Seguía sumido en mis sueños.
–Gordo, vamos, tienes que despertarte. Por favor, por favor, por favor, despiértate.
Abrí los ojos.
Había un destello de naranja en la oscuridad, encima de mí.
–¿Thomas?
–Tienes que escucharme, Gordo. ¿Puedes hacer eso?
Asentí, no sabía si estaba despierto.
–Necesito que seas fuerte. Y valiente. ¿Puedes ser valiente por mí?
Podía, porque un día él sería mi Alfa. Haría cualquier cosa que me pidiera.
–Sí.
Me extendió la mano. Se la tomé y acepté lo que me ofrecía.
Me ayudó a vestirme antes de conducirme por el pasillo de la casa de los Bennett. Mi padre me había dejado allí más temprano. Me había dicho que volvería a buscarme. No sabía cuándo me había quedado dormido.
Había hombres en la casa Bennett. Hombres que no había visto antes. Tenían puestos trajes negros. Eran lobos. Betas. Richard Collins les estaba hablando en voz baja. Elizabeth estaba de pie cerca de Mark. Mark me vio y avanzó hacia mí, pero ella le puso una mano sobre el hombro y lo retuvo.
Abel Bennett estaba junto a la chimenea.
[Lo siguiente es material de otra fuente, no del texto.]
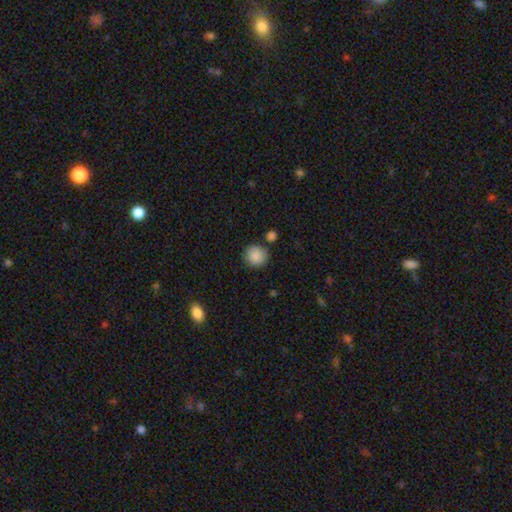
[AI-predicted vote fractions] This appears to be a smooth galaxy with no disk features (88%) that is round (93%). Merging: none (82%).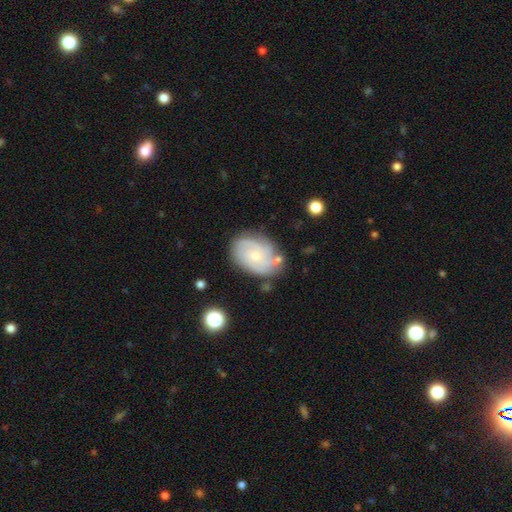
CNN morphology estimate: type=featured or disk (73%); edge-on=no (97%); bar=no (76%); spiral arms=yes (92%); winding=tight (54%); arm count=can't tell (31%); bulge=small (68%); merging=none (69%).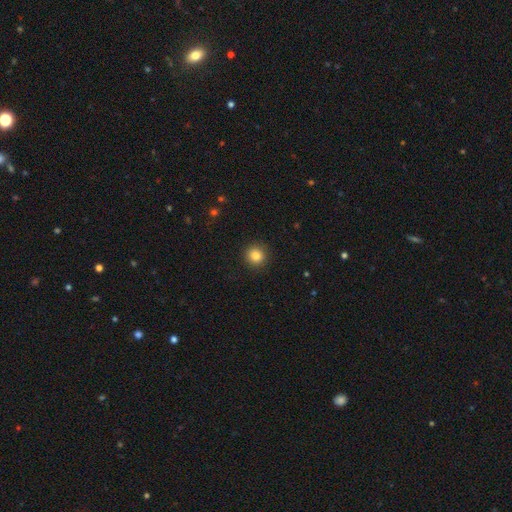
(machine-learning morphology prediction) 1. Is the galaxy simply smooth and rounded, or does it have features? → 84% smooth, 11% star or artifact, 5% featured or disk.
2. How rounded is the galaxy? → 93% round, 6% in between, 1% cigar-shaped.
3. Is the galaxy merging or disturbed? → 91% none, 6% minor disturbance, 2% major disturbance, 1% merger.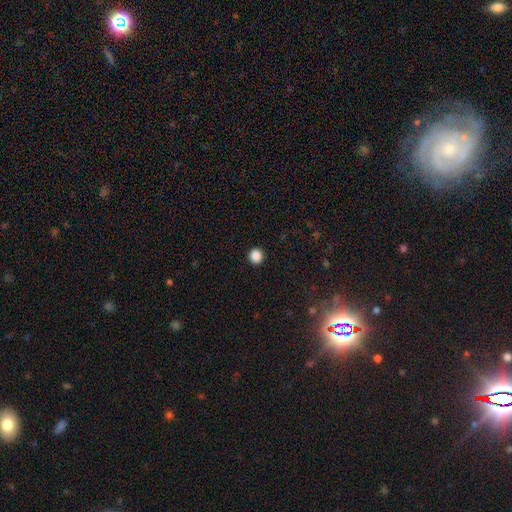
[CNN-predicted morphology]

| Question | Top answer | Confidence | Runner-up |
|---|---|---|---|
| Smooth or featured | smooth | 87% | star or artifact (10%) |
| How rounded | round | 90% | in between (9%) |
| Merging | none | 92% | minor disturbance (5%) |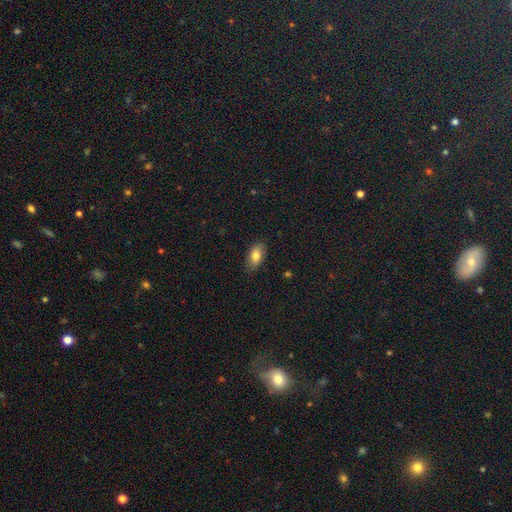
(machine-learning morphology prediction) Smooth or featured? Predicted: smooth (p=0.80). How rounded? Predicted: in between (p=0.90). Merging? Predicted: none (p=0.83).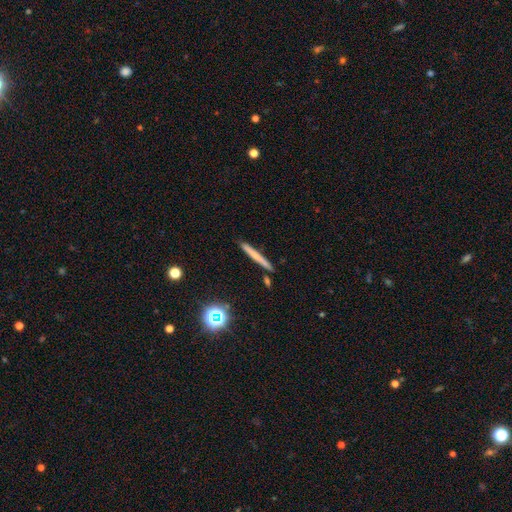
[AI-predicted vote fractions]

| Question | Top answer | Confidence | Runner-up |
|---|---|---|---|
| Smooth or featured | smooth | 60% | featured or disk (31%) |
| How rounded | cigar-shaped | 96% | in between (2%) |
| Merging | none | 87% | minor disturbance (8%) |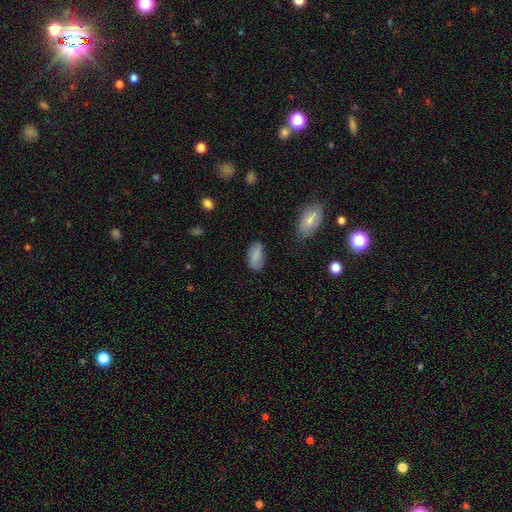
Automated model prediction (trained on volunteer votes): A smooth galaxy with no disk features (80%) that is in between round and cigar-shaped (93%). Merging: none (69%).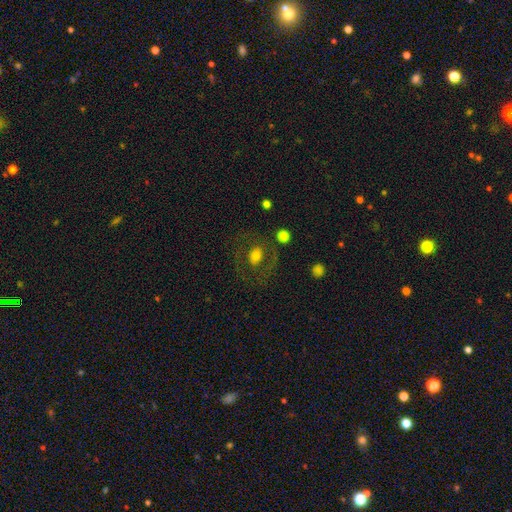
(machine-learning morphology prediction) Smooth or featured: smooth — 50% (featured or disk — 41%)
Merging: none — 70% (major disturbance — 14%)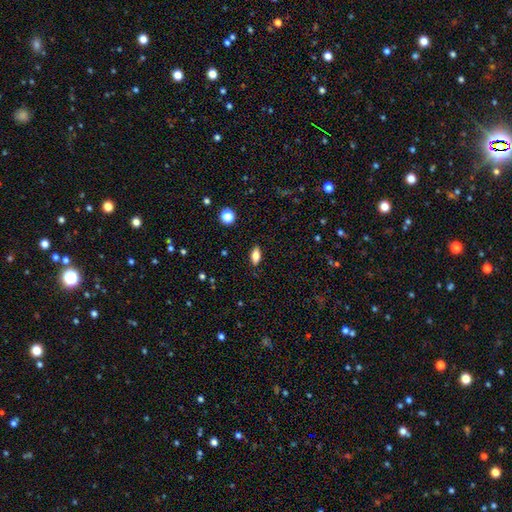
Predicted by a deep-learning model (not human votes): smooth_or_featured: smooth (p=0.77) [alt: featured or disk p=0.14]
how_rounded: in between (p=0.86) [alt: cigar-shaped p=0.10]
merging: none (p=0.87) [alt: minor disturbance p=0.10]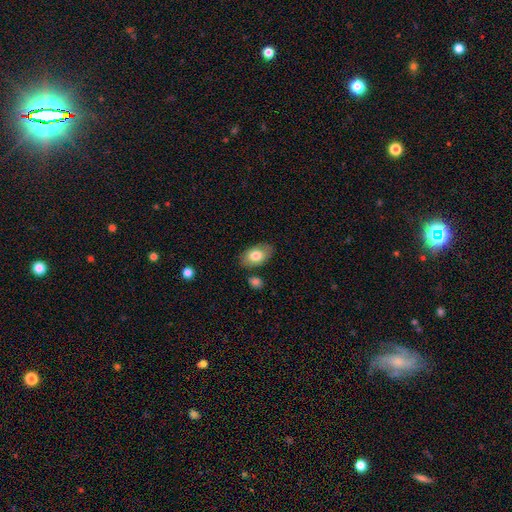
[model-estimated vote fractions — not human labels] smooth-or-featured: smooth: 79% | featured or disk: 15% | star or artifact: 6%
  how-rounded: in between: 92% | round: 7% | cigar-shaped: 1%
  merging: none: 79% | minor disturbance: 13% | merger: 5% | major disturbance: 3%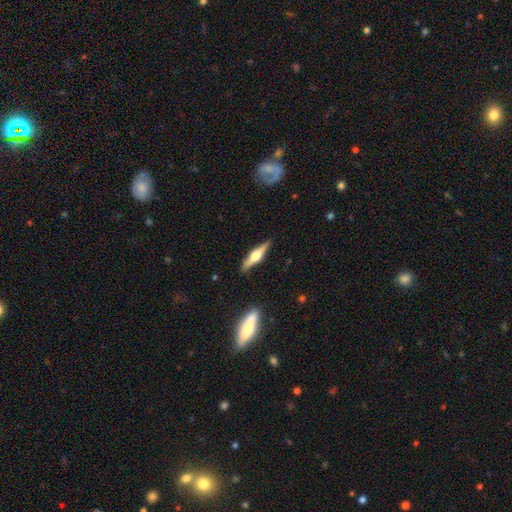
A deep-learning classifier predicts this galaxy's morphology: smooth_or_featured: featured or disk (p=0.67) [alt: smooth p=0.27]
disk_edge_on: yes (p=0.97) [alt: no p=0.03]
edge_on_bulge: rounded (p=0.93) [alt: boxy p=0.05]
merging: none (p=0.88) [alt: minor disturbance p=0.08]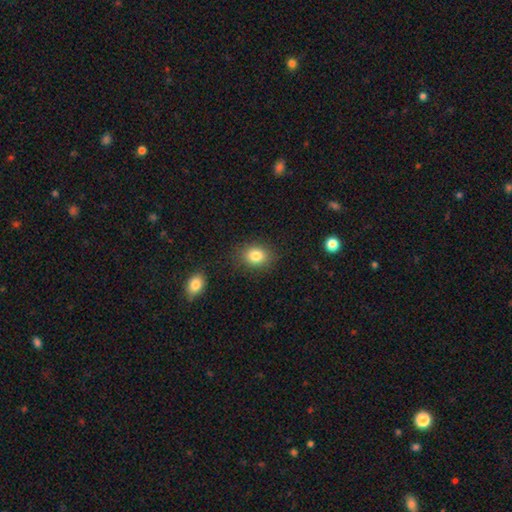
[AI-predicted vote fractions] Overall: smooth (84%). How rounded: round (51%; in between 48%). Merging: none (84%).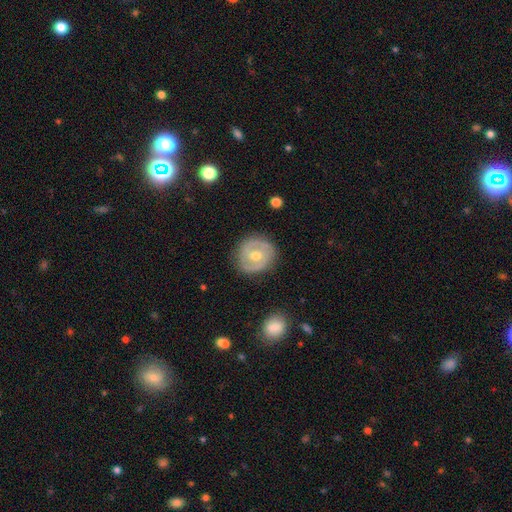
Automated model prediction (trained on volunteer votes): This is likely a featured or disk galaxy (67%). It is clearly not viewed edge-on (97%). Bar: possibly no (54%). Spiral arm pattern: likely yes (68%). Central bulge: likely moderate (72%). Merging: clearly none (83%).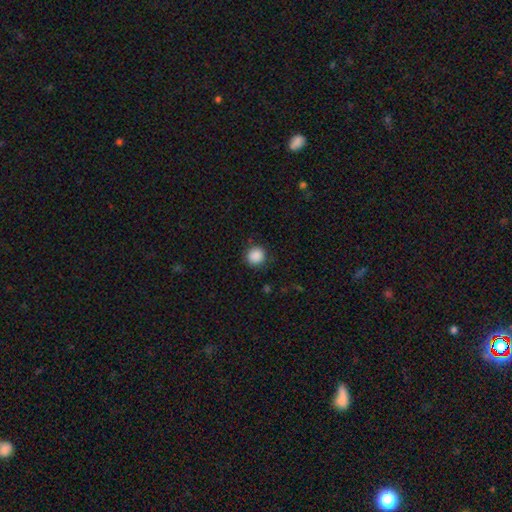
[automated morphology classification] Smooth or featured? Predicted: smooth (p=0.88). How rounded? Predicted: round (p=0.91). Merging? Predicted: none (p=0.88).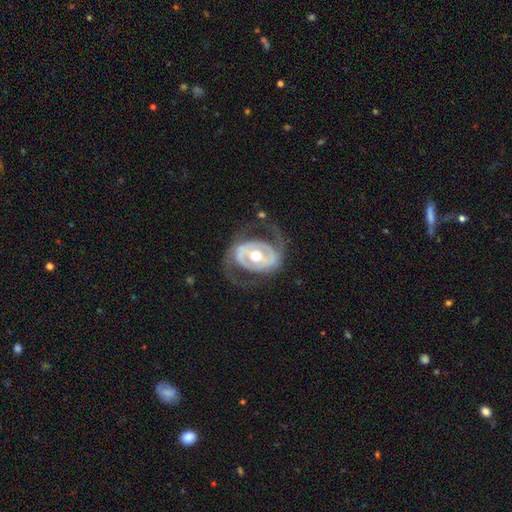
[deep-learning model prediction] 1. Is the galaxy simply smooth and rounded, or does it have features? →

Tenía la cabeza inclinada.
Los hombres extraños se callaron cuando Thomas me llevó hacia Abel. Sentía sus ojos clavados en mí, e hice un esfuerzo para no avergonzarme. Esto parecía importante. Más importante que cualquier cosa que hubiera pasado antes.
El fuego crepitaba y crujía.
–He pedido mucho de alguien tan joven –dijo Abel, por fin–. Esperaba que tuviéramos más tiempo. Que nunca surgiera la necesidad, no hasta que Thomas fuera…
Sacudió la cabeza antes de bajar la vista hacia mí. Thomas nunca se apartó de mi lado.
–¿Sabes quién soy, Gordo? –continuó Abel.
–Mi Alfa.
–Sí. Tu Alfa. Pero también soy el Alfa de todos los lobos. Tengo… responsabilidades. Con todas las manadas que existen. Un día, Thomas tendrá las mismas responsabilidades. ¿Lo entiendes?
–Sí.
–Es su vocación, al igual que la mía.
Thomas me apretó el hombro.
–Y tú también tienes una, Gordo. Y me temo que debo pedirte que tomes tu lugar junto a mí hasta el día en el que Thomas asuma su posición legítima como Alfa de todos.
Se me heló la sangre.
–Pero mi padre es…
–Tengo una historia para contarte, Gordo –me interrumpió, y nunca me había parecido tan mayor como ahora–. Una que no deberías tener que oír a tan corta edad. ¿Me escucharás?
–Sí, Alfa –respondí, porque no podía negarle nada.
Entonces, me contó todo.
Acerca de una enfermedad de la mente.
Que podía hacer que las personas hicieran cosas que no querían.
Las hacía perder el control.
Las hacía enojarse.
Las hacía querer lastimar a otra gente.
A mamá se la había mantenido apartada. Hasta que mejorara. Hasta que su mente se aclarara. Pero se había escapado.
Había ido al pueblo de al lado.
Había ido a la casa de una mujer llamada Wendy, una bibliotecaria que vivía cerca del parque.
Una mujer que era el lazo de mi padre.